- _Problem description_
Shown below are entries with pictures; the line with "fx_px: 34002" through the line with "vfov_deg: 56.8" is the span to retype exactly, and the pictures stay out.
Data to examine: Begin
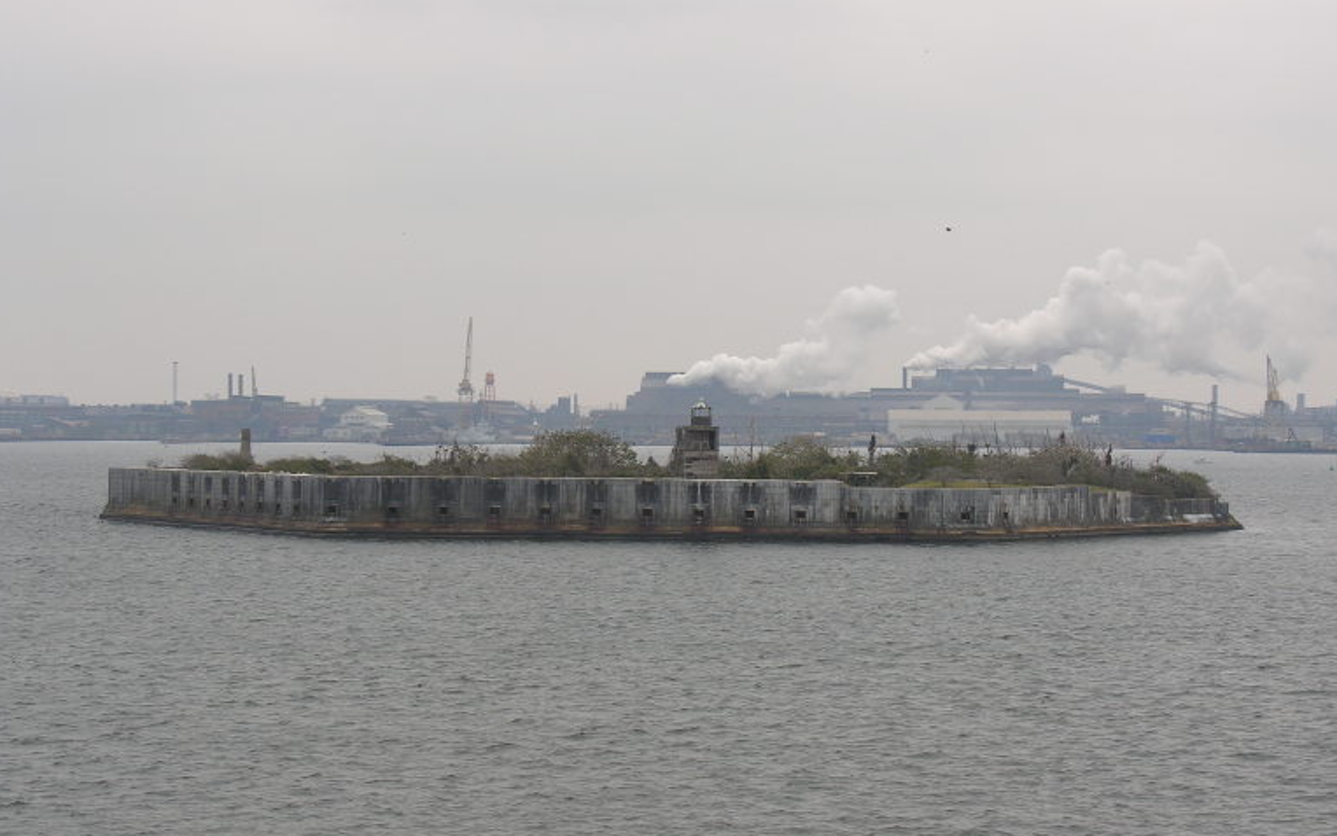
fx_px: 3827
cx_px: 724
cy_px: 544
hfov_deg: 19.8
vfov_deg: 12.5
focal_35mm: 105
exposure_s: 1/147
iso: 50
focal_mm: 21.8
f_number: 4.9
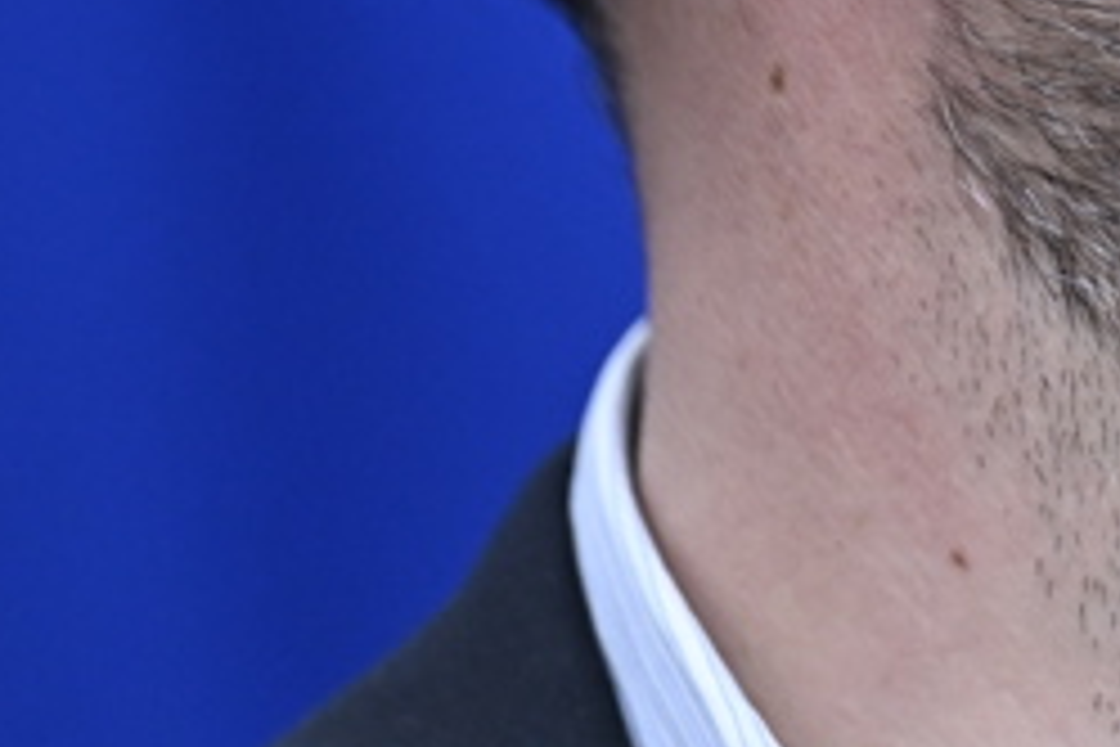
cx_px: 2092
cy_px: -518
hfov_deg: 1.9
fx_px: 34002
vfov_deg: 1.3
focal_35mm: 1093
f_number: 2.8
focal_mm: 200
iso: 1250
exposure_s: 1/320
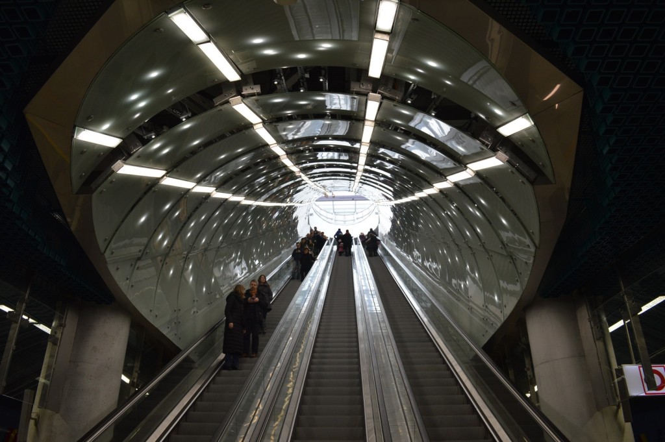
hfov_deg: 67.4
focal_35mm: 27
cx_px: 332
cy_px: 221
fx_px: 498
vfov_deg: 47.9
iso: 320
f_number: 5.6
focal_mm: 18
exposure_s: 1/125
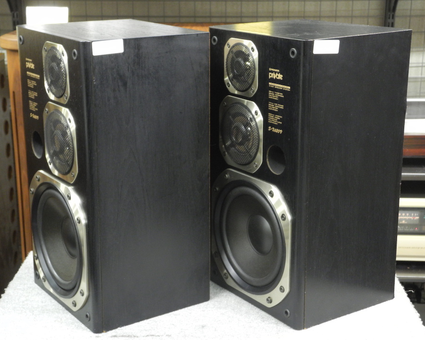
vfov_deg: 23.8
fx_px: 805
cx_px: 211
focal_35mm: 64
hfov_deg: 29.6
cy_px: 171
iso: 400
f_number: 3.5
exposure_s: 1/7.3
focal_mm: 13
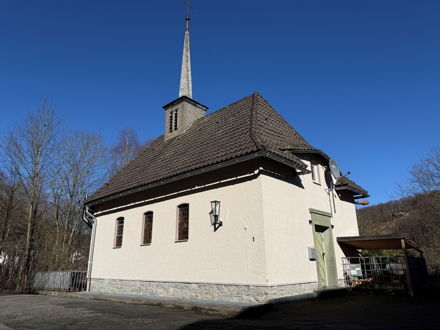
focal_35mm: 24
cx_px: 220
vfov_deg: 56.8
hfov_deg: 71.6
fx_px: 305
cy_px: 165
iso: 80
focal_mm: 6.76
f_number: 1.78
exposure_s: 1/9091
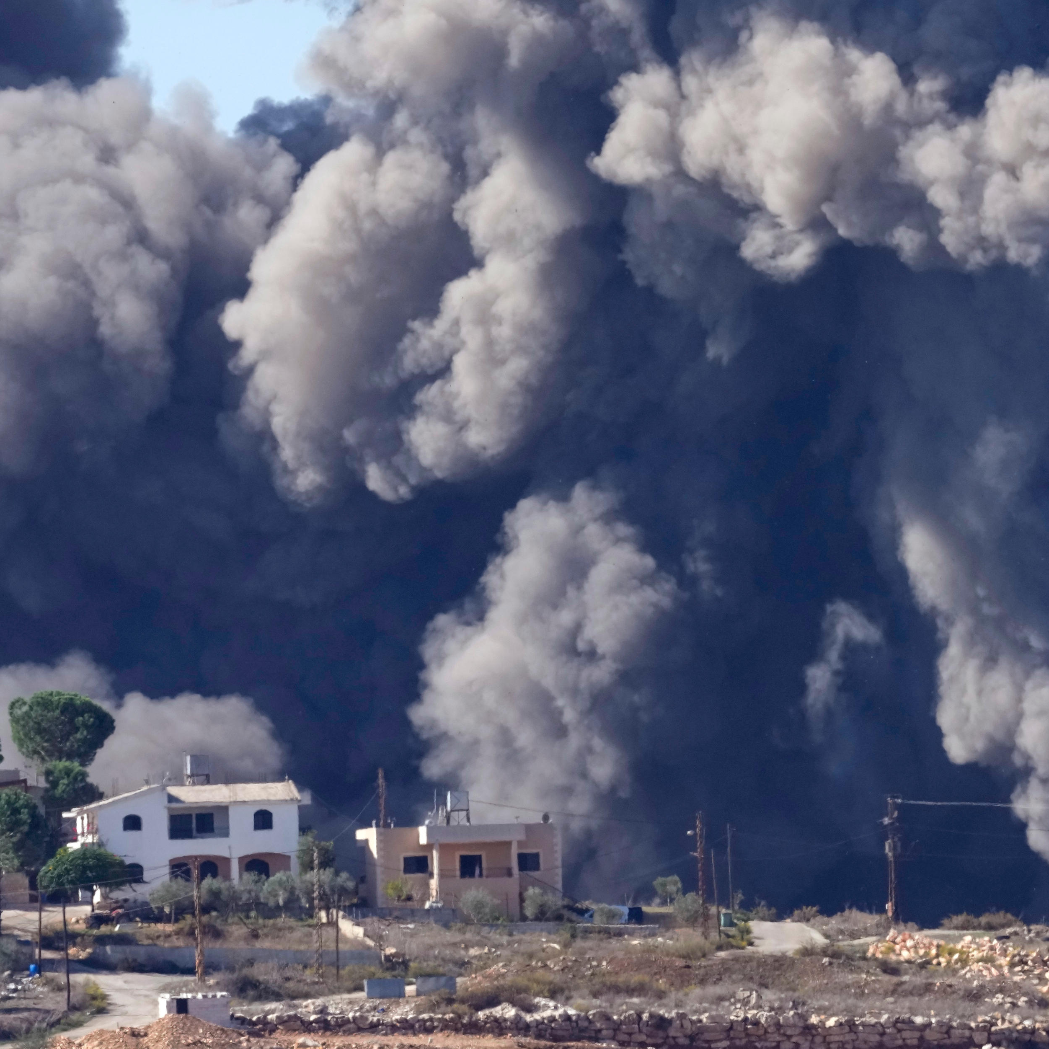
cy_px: 355
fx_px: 34902
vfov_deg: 1.7
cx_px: 729
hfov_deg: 1.7
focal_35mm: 1018
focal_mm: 600
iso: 800
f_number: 9
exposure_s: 1/1250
Data to examine: End
- _Reply to the task_
fx_px: 34002
vfov_deg: 1.3
focal_35mm: 1093
f_number: 2.8
focal_mm: 200
iso: 1250
exposure_s: 1/320
hfov_deg: 67.4
focal_35mm: 27
cx_px: 332
cy_px: 221
fx_px: 498
vfov_deg: 47.9
iso: 320
f_number: 5.6
focal_mm: 18
exposure_s: 1/125
vfov_deg: 23.8
fx_px: 805
cx_px: 211
focal_35mm: 64
hfov_deg: 29.6
cy_px: 171
iso: 400
f_number: 3.5
exposure_s: 1/7.3
focal_mm: 13
focal_35mm: 24
cx_px: 220
vfov_deg: 56.8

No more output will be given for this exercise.